Marielle Nitoslawska, Breaking the Frame, 2012, digital video, 100 minutes.


Canadian Marielle Nitoslawska’s feature film Breaking the Frame (2012) is a portrait of the American artist Carolee Schneemann. A collage drawn from interviews, excerpts from her private notebooks, and music composed by the late James Tenney, the film celebrates Schneemann as a guide for subsequent generations of artists. Breaking the Frame’s US theatrical premiere will run at Anthology Film Archives in New York from January 31 to February 6, 2014, and will be followed by screenings at London’s ICA. Nitoslawska and Schneemann will be in discussion on opening night in NYC.
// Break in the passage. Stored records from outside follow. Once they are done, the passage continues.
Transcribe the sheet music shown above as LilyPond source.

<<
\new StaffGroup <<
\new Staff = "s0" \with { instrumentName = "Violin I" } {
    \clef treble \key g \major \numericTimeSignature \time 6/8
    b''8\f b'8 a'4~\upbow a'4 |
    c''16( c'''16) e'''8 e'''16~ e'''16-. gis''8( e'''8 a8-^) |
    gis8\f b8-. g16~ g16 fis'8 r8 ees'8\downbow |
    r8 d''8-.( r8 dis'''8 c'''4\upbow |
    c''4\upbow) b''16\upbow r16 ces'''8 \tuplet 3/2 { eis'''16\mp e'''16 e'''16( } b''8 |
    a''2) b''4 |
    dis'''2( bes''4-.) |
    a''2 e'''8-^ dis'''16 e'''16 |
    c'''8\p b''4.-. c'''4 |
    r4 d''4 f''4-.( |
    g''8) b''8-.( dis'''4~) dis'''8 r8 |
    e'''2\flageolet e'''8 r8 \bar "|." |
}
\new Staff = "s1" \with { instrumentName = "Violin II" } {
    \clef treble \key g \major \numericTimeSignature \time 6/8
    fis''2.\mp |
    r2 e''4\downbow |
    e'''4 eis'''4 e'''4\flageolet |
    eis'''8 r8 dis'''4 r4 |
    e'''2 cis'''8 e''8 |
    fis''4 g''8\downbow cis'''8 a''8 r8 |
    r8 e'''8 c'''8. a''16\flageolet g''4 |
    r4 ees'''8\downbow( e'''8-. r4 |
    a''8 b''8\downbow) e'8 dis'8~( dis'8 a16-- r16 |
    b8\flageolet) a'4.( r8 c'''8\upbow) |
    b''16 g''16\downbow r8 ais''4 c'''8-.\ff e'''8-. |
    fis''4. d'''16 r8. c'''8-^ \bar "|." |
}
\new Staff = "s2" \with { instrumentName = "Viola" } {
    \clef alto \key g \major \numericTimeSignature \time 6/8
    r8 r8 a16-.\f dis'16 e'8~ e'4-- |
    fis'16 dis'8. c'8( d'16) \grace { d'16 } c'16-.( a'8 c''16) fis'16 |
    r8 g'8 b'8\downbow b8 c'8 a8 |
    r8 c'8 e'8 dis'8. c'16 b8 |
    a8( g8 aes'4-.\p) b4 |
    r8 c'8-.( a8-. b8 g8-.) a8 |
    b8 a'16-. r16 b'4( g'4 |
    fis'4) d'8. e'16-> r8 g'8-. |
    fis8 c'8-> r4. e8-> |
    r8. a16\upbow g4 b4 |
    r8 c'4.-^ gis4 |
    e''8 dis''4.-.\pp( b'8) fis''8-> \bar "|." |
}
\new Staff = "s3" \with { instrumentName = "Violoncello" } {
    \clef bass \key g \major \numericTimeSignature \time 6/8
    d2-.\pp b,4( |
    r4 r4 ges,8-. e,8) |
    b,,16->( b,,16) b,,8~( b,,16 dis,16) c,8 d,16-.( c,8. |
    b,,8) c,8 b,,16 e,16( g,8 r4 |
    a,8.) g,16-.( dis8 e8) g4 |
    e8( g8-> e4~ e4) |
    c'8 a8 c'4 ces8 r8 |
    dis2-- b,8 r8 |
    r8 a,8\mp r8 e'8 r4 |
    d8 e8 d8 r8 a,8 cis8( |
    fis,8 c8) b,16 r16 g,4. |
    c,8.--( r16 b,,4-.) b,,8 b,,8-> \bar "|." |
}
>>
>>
MY PREVIOUS FILM BAD GIRL surveyed different representations of sexuality by female artists and activists. When it was finished I wanted to take a deeper, more personal approach to the topic of the body. Schneemann’s approach was closest to me. For nearly fifty years, Carolee had subverted art in thinking deeply about the female body and sexuality. And so Breaking the Frame closely follows Carolee’s beliefs, as well as her activities, her artwork, and it gives context for how all these elements have evolved together over time. I hope that people who see the film in one-hundred years will still be able to get a sense of an artist who was living in a particular place at a particular time—a woman who came into her own in the late 1950s and early ’60s—but who is also alive and still working in the twenty-first century.

Carolee’s aesthetic has always been very close to me, especially her way of working with the materials of daily life. I saw her film Fuses (1965) in my twenties at a little repertory theater in Montreal and it stuck with me. What felt so powerful and surprising to me was how the film rendered the feeling of lovemaking. The solely physical aspect is subverted, and instead we get into a person’s emotional experience. I had never ever seen explicit images of sexuality before then, but I didn’t find it shocking. It was warm, even hopeful.
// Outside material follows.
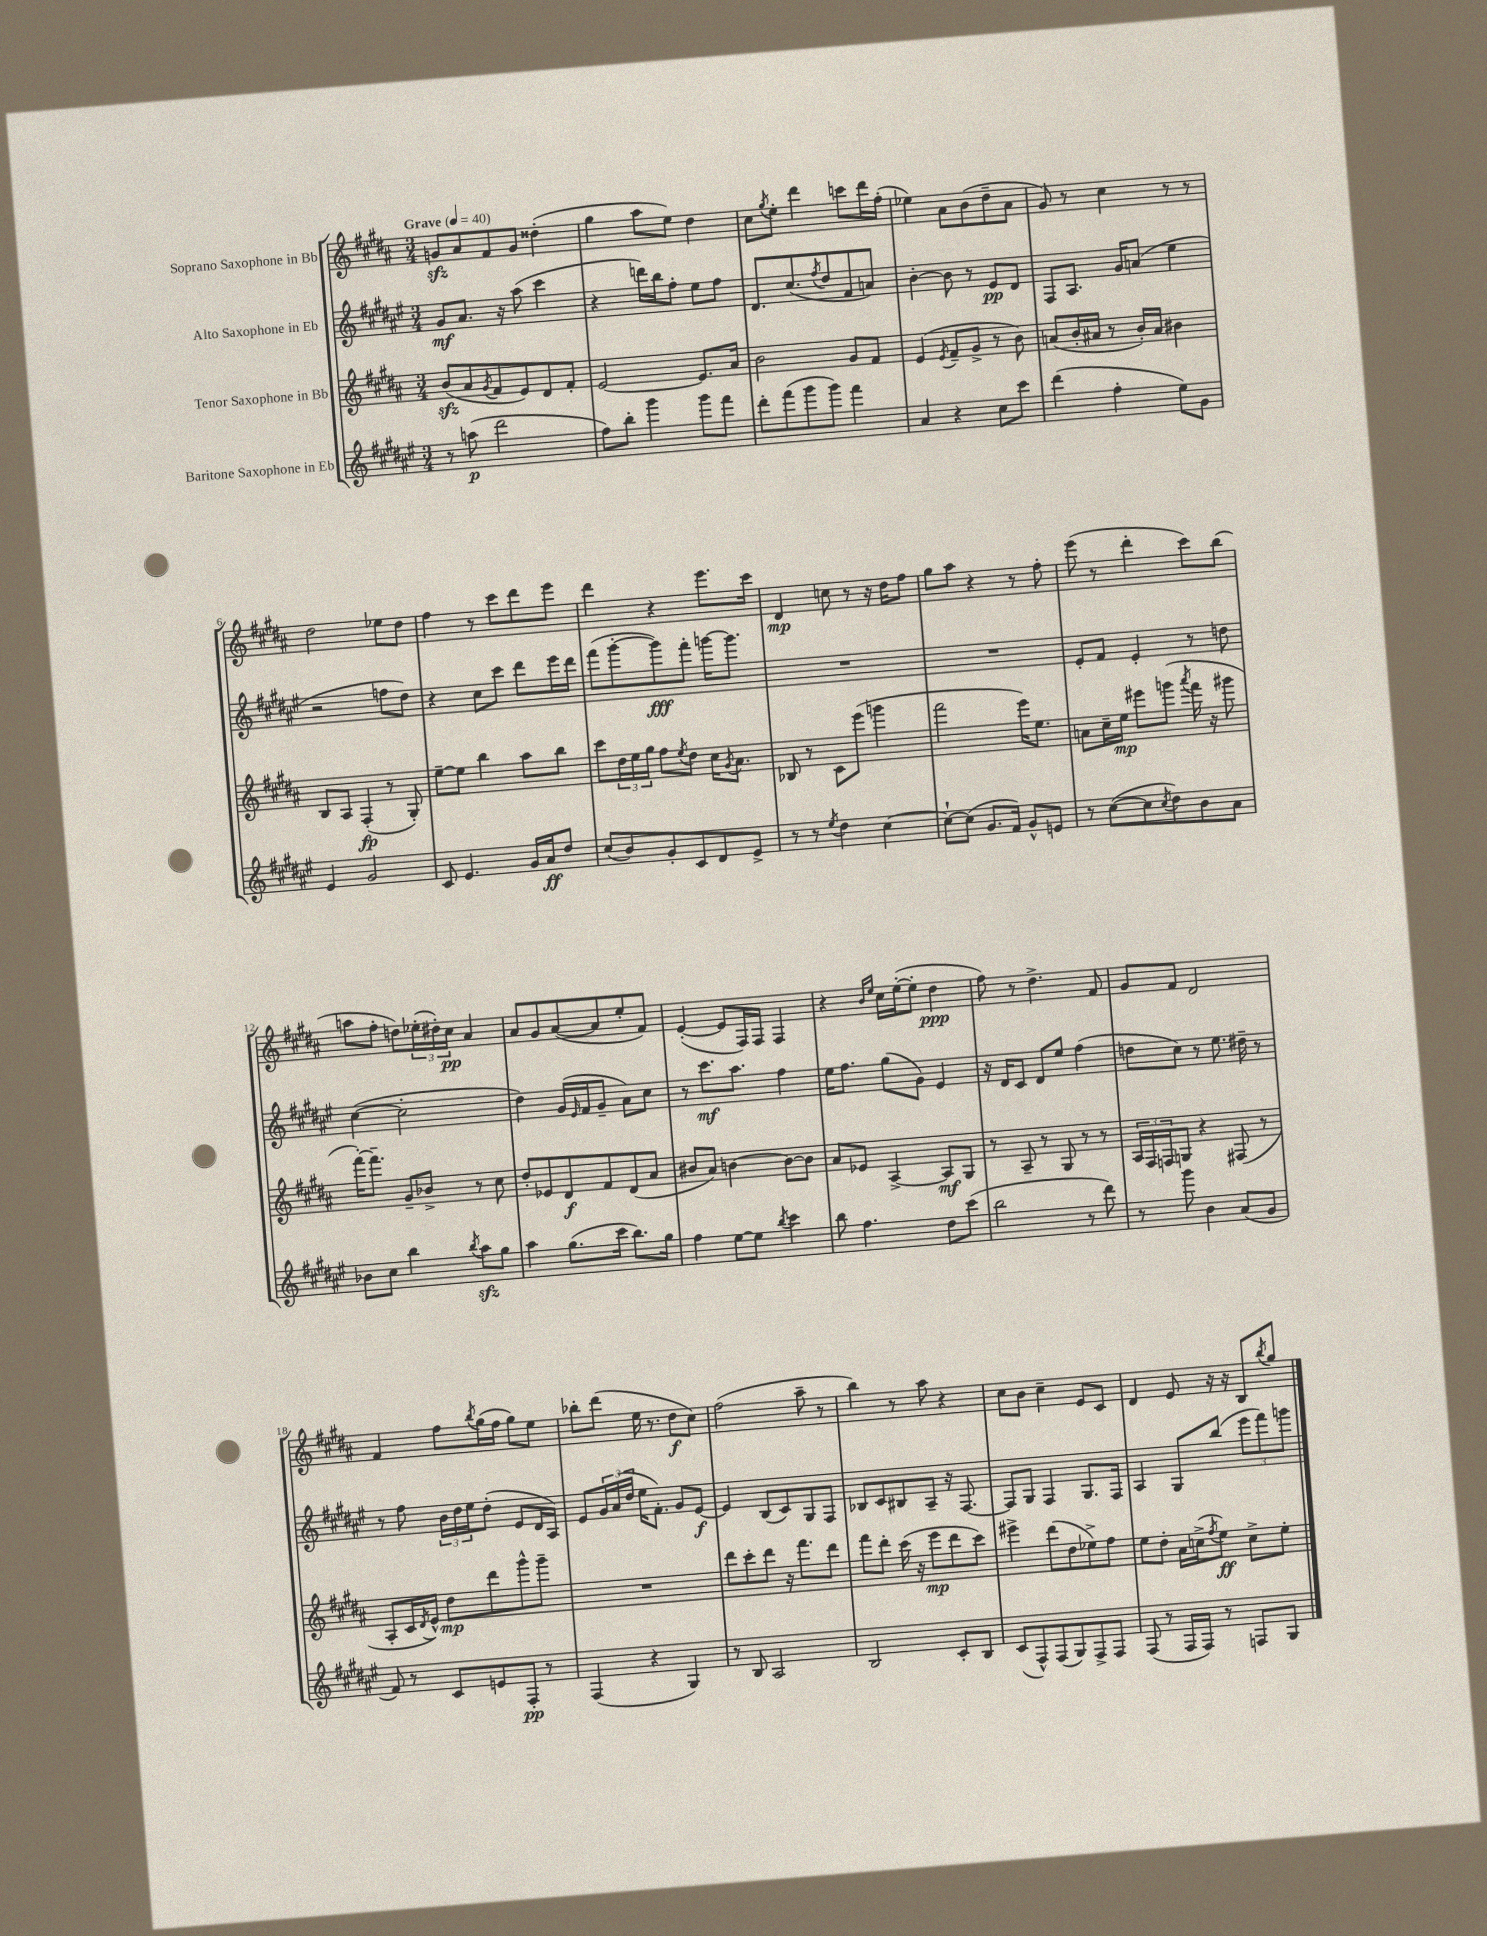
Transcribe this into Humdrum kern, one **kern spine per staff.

I’ve read most of what’s been written about Schneemann—as well as her own voluminous correspondence with peers—I knew that my film had to be about her ideas and to go beyond language. It needed to be tactile, and to show things in motion. So I made a visually layered work about Carolee’s life and work with a lot of archival footage as well as with Super 8 and 16 mm footage that I shot myself, and with a narrative structure less linear than ephemeral, taking you through her works as though they were pearls on a string. I would connect these to her personal life, as they were connected for her. I would try to evoke, not teach but enchant.

I would also try to tell another, larger story. In 1975 Carolee wrote, “By the year 2000, no young woman artist will believe that our deepest energies were nurtured in secret.” I felt that I would include my own voice, sometimes speaking about Carolee in order to create the presence of an active female artist from another, later generation. I am one of the women she was addressing, and I felt that through me viewers could enter a once-unspeakable story about women artists, a story that must be told and retold. Carolee has also said that when she first began painting, she was a “visitor in the house of male culture.” Today our situation is very different. That, clearly, is partly due to her work. In its light, many feel Schneemann deserves a major retrospective in one of the world’s top museums, just like several of her peers have received.